Private and personal are interchanged by many of us. Whether you say “personal life” or “private life” people understand you. But private and personal can be very different. For example, let’s say you’re dating someone you’re embarrassed about. You just do things one on one. You don’t invite that person to any events. When you see them with friends around, you act like you’re not dating. That’s a very private relationship. A personal relationship, on the other hand, is when you’re dating someone who you truly admire and respect. You invite each other to events and don’t try to hide the relationship. This is the relationship God wants to have with each one of us.
If anyone should be embarrassed about our relationship with God, it’s God. But no matter how many times we ignore him, he’s still waiting for us patiently. When people read Matthew 6:5-6, people can interpret it to mean God doesn’t want us to share him publicly, but nothing could be farther from the truth. To keep the dating example, nobody wants to see you and you're date all over each other. That’s fake love, and it’s obvious. All that does is pushes friends away into acquaintances because all you were looking to do was gloat and show off your prize (side note, you’d be treating your date like an object rather than a person. Hate isn’t the opposite of love, using someone is #FutureArticle).
Don’t be scared to share your relationship with Christ. But if you are, that’s kind of awesome. How? You have prayer ammo for a long time. Just be like, “God, I’m scared of sharing our relationship with others because…” and fill in the blank. Look up the answers in scripture, ask your priest, your youth minister, your parents, a friend, etc. A journey of 1000 miles begins with a single step…are you ready to take that first step?

Wednesday, December 3, 2014

The Game of Life

    Life is a game and God is the coach...wait, what? Let’s compare us to a swimmer. A swimmer’s goal is to improve throughout the season. They do this through hours and hours of practice and constant critiquing by their coach. If a swimmer has great upper body strength, but isn’t using their legs, a good coach will focus on getting them to use their legs (perhaps through a use of a kickboard). A swimmer needs to constantly be improving to continue to be competitive. If someone is content with how they swim at age 8, don’t expect them to win in high school. Life is no different. God wants us to work on our weaknesses to grow into the best version of ourselves.

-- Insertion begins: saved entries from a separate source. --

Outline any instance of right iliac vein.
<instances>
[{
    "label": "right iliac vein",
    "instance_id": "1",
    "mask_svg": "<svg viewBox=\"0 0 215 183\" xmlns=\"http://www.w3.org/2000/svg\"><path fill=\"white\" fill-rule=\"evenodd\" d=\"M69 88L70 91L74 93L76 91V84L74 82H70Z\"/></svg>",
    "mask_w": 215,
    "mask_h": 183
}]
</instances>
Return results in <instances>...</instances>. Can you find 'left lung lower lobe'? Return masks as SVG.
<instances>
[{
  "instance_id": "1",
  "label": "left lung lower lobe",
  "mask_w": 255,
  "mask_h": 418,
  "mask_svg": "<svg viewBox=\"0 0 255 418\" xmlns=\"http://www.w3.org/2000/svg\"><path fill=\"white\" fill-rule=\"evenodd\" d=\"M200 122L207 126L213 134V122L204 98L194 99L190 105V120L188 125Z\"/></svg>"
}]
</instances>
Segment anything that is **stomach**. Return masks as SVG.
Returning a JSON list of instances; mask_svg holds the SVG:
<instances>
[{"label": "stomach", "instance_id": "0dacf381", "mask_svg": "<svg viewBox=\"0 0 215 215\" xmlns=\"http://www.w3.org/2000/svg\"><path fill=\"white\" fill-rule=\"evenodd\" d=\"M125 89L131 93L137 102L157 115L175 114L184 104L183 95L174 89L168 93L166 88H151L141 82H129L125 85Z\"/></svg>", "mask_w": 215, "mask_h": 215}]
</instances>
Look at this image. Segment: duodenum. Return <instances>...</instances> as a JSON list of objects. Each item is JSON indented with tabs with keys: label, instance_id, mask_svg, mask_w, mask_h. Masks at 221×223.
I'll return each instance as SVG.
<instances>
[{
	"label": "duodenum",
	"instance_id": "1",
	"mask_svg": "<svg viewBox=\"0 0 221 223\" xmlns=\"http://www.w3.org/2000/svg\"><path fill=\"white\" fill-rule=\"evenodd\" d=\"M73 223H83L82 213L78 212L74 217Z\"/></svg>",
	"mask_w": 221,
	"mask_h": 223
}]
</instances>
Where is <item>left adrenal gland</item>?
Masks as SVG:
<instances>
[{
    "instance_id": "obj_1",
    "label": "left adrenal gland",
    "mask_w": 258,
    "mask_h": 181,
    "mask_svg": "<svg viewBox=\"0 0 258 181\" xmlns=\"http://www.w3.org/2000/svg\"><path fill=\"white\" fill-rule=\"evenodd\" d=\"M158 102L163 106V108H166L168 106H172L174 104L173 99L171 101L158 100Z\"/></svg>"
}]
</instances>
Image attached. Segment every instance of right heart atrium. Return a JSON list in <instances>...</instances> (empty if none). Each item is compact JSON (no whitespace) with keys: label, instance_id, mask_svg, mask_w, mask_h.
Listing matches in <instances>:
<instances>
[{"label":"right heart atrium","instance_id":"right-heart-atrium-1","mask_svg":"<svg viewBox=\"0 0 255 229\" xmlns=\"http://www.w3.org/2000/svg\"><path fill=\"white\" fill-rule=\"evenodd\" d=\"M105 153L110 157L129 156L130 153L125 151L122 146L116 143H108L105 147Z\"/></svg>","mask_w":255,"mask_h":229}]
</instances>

    2 Corinthians 11:30 says “I will boast in my weakness.” This is because just like a swimmer relies on their swim coach to perfect their stroke, our weaknesses causes us to rely on God to help us correct our shortcomings. We have the freewill to accept his critiques or to dismiss him. But if you had the best coach in the game, wouldn’t you want to listen to them?

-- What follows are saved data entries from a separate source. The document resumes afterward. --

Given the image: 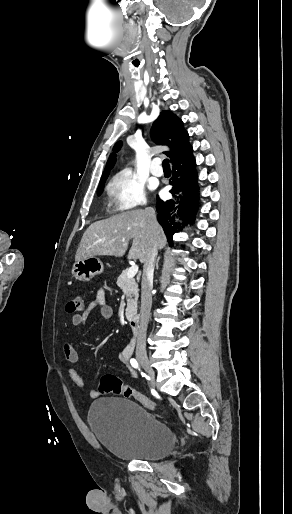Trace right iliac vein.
I'll return each instance as SVG.
<instances>
[{"label": "right iliac vein", "instance_id": "1", "mask_svg": "<svg viewBox=\"0 0 292 514\" xmlns=\"http://www.w3.org/2000/svg\"><path fill=\"white\" fill-rule=\"evenodd\" d=\"M138 362L145 369V371L148 373L149 378L151 380V384H152L153 387H155V374H154V371H153L152 367L150 366L148 358L146 356H144V355H139L138 356Z\"/></svg>", "mask_w": 292, "mask_h": 514}]
</instances>
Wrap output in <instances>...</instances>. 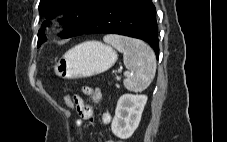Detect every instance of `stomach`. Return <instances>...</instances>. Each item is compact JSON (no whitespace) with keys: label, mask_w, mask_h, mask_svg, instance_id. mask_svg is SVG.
Listing matches in <instances>:
<instances>
[{"label":"stomach","mask_w":227,"mask_h":142,"mask_svg":"<svg viewBox=\"0 0 227 142\" xmlns=\"http://www.w3.org/2000/svg\"><path fill=\"white\" fill-rule=\"evenodd\" d=\"M117 60L112 47L98 41H88L69 49L55 64V74L61 78L91 77L107 71Z\"/></svg>","instance_id":"0dacf381"}]
</instances>
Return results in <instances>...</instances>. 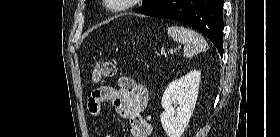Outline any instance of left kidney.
Segmentation results:
<instances>
[{
	"label": "left kidney",
	"instance_id": "5707ae66",
	"mask_svg": "<svg viewBox=\"0 0 280 137\" xmlns=\"http://www.w3.org/2000/svg\"><path fill=\"white\" fill-rule=\"evenodd\" d=\"M201 72L191 71L174 80L162 97L164 111L160 115L162 127L168 137H181L195 108Z\"/></svg>",
	"mask_w": 280,
	"mask_h": 137
}]
</instances>
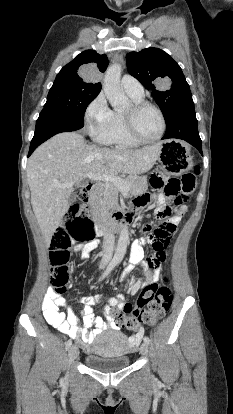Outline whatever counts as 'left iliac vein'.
<instances>
[{"instance_id":"1","label":"left iliac vein","mask_w":233,"mask_h":414,"mask_svg":"<svg viewBox=\"0 0 233 414\" xmlns=\"http://www.w3.org/2000/svg\"><path fill=\"white\" fill-rule=\"evenodd\" d=\"M148 352H149V349H148V345H147V343H142L141 344V346H140V353L143 355V356H147L148 355Z\"/></svg>"}]
</instances>
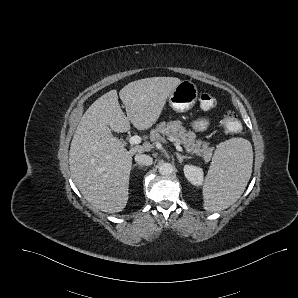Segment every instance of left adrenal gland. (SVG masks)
<instances>
[{
	"label": "left adrenal gland",
	"mask_w": 298,
	"mask_h": 298,
	"mask_svg": "<svg viewBox=\"0 0 298 298\" xmlns=\"http://www.w3.org/2000/svg\"><path fill=\"white\" fill-rule=\"evenodd\" d=\"M176 156L178 161H182L183 159H186V158H192L191 155H188V154L182 155L179 152H176Z\"/></svg>",
	"instance_id": "a2214340"
}]
</instances>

    How do we do this? Just like in swimming, you work on one thing at a time. If you struggle with eating excessively, being on Instagram too long, not doing your homework, staying up late, and yelling at your family, pick only one to work on. Set goals. Commit to finishing your homework before you go on social media. Or perhaps just work on getting to bed at a reasonable hour. Maybe count to 10 before responding to family when you’re upset. Once we are able to overcome one of our weaknesses, we feel empowered to tackle another and another. As our weaknesses decrease, we are preparing to accomplish our life goal...and that’s to get to Heaven. The path may be filled with bumps, curves, and rough patches, but these struggles allow us to fully experience the beauty that awaits us at the Pearly Gates (Revelation 21:21).